Data for processing:
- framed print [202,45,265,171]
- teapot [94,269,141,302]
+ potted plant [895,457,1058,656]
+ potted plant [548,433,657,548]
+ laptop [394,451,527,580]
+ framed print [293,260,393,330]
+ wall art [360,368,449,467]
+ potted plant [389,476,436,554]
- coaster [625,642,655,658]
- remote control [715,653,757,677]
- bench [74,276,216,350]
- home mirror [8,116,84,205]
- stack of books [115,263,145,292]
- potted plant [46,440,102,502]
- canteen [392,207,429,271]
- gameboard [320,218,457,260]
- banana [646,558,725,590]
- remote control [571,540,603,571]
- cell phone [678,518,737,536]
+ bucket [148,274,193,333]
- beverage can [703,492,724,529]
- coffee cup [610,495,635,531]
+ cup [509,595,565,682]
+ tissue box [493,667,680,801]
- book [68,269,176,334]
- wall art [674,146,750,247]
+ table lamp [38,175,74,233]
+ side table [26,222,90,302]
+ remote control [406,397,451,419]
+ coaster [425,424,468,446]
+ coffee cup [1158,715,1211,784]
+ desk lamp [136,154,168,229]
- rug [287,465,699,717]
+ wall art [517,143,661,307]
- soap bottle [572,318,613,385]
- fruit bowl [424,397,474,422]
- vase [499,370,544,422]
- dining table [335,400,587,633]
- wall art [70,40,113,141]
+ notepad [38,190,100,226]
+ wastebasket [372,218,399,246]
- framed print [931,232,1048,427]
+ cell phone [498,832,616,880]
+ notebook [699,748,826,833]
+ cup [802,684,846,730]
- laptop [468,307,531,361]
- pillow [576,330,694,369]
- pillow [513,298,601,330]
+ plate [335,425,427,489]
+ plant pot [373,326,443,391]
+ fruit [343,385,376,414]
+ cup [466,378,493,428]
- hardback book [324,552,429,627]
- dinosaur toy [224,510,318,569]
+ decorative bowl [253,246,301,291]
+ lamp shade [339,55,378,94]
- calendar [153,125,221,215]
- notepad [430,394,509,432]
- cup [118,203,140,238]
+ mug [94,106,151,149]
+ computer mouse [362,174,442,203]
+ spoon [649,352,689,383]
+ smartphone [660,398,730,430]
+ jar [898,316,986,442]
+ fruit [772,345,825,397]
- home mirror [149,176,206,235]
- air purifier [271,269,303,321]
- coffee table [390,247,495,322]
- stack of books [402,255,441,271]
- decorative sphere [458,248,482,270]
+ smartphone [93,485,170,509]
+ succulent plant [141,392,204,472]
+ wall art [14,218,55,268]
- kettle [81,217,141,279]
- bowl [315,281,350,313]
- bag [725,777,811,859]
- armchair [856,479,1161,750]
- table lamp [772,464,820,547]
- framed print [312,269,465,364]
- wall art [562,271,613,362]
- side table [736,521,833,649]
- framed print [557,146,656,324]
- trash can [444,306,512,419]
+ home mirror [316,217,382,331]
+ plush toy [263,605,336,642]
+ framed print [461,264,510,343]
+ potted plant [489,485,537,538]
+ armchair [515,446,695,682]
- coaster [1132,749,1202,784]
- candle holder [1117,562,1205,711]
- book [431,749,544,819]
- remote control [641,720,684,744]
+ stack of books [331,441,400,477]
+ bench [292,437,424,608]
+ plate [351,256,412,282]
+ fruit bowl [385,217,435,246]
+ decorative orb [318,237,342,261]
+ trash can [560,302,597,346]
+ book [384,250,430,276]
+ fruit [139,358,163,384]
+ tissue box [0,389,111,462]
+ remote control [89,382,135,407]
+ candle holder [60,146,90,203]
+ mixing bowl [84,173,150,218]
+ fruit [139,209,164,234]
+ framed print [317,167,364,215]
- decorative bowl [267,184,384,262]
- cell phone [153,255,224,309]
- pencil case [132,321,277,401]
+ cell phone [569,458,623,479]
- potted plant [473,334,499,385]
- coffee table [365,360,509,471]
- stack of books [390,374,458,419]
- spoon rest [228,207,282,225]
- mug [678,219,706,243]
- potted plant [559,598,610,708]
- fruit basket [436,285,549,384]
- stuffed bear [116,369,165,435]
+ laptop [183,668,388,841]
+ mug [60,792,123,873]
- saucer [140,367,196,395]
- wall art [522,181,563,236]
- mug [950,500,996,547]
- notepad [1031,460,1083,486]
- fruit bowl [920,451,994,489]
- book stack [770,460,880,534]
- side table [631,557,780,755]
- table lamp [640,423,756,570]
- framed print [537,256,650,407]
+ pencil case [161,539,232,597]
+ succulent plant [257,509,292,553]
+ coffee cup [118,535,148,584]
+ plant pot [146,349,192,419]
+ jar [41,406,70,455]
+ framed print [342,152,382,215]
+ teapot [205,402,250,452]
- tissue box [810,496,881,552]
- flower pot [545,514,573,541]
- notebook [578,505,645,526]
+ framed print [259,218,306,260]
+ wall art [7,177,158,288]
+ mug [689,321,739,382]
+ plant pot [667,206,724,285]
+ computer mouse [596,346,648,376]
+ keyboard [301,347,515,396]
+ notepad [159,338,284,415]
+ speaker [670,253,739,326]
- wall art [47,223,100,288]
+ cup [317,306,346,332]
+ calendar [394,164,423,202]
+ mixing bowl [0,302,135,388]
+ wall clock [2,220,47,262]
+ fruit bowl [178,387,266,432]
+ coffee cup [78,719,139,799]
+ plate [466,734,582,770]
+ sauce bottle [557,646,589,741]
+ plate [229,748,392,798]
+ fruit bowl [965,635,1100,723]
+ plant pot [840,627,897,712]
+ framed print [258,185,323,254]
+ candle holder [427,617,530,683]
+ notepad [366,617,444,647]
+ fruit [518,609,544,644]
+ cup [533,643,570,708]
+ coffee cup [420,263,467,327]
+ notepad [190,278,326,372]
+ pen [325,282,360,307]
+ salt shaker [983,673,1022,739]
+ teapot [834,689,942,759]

What is needed:
Go through the entries and return each line where the word "holder" appears.

Task result:
- candle holder [1117,562,1205,711]
+ candle holder [60,146,90,203]
+ candle holder [427,617,530,683]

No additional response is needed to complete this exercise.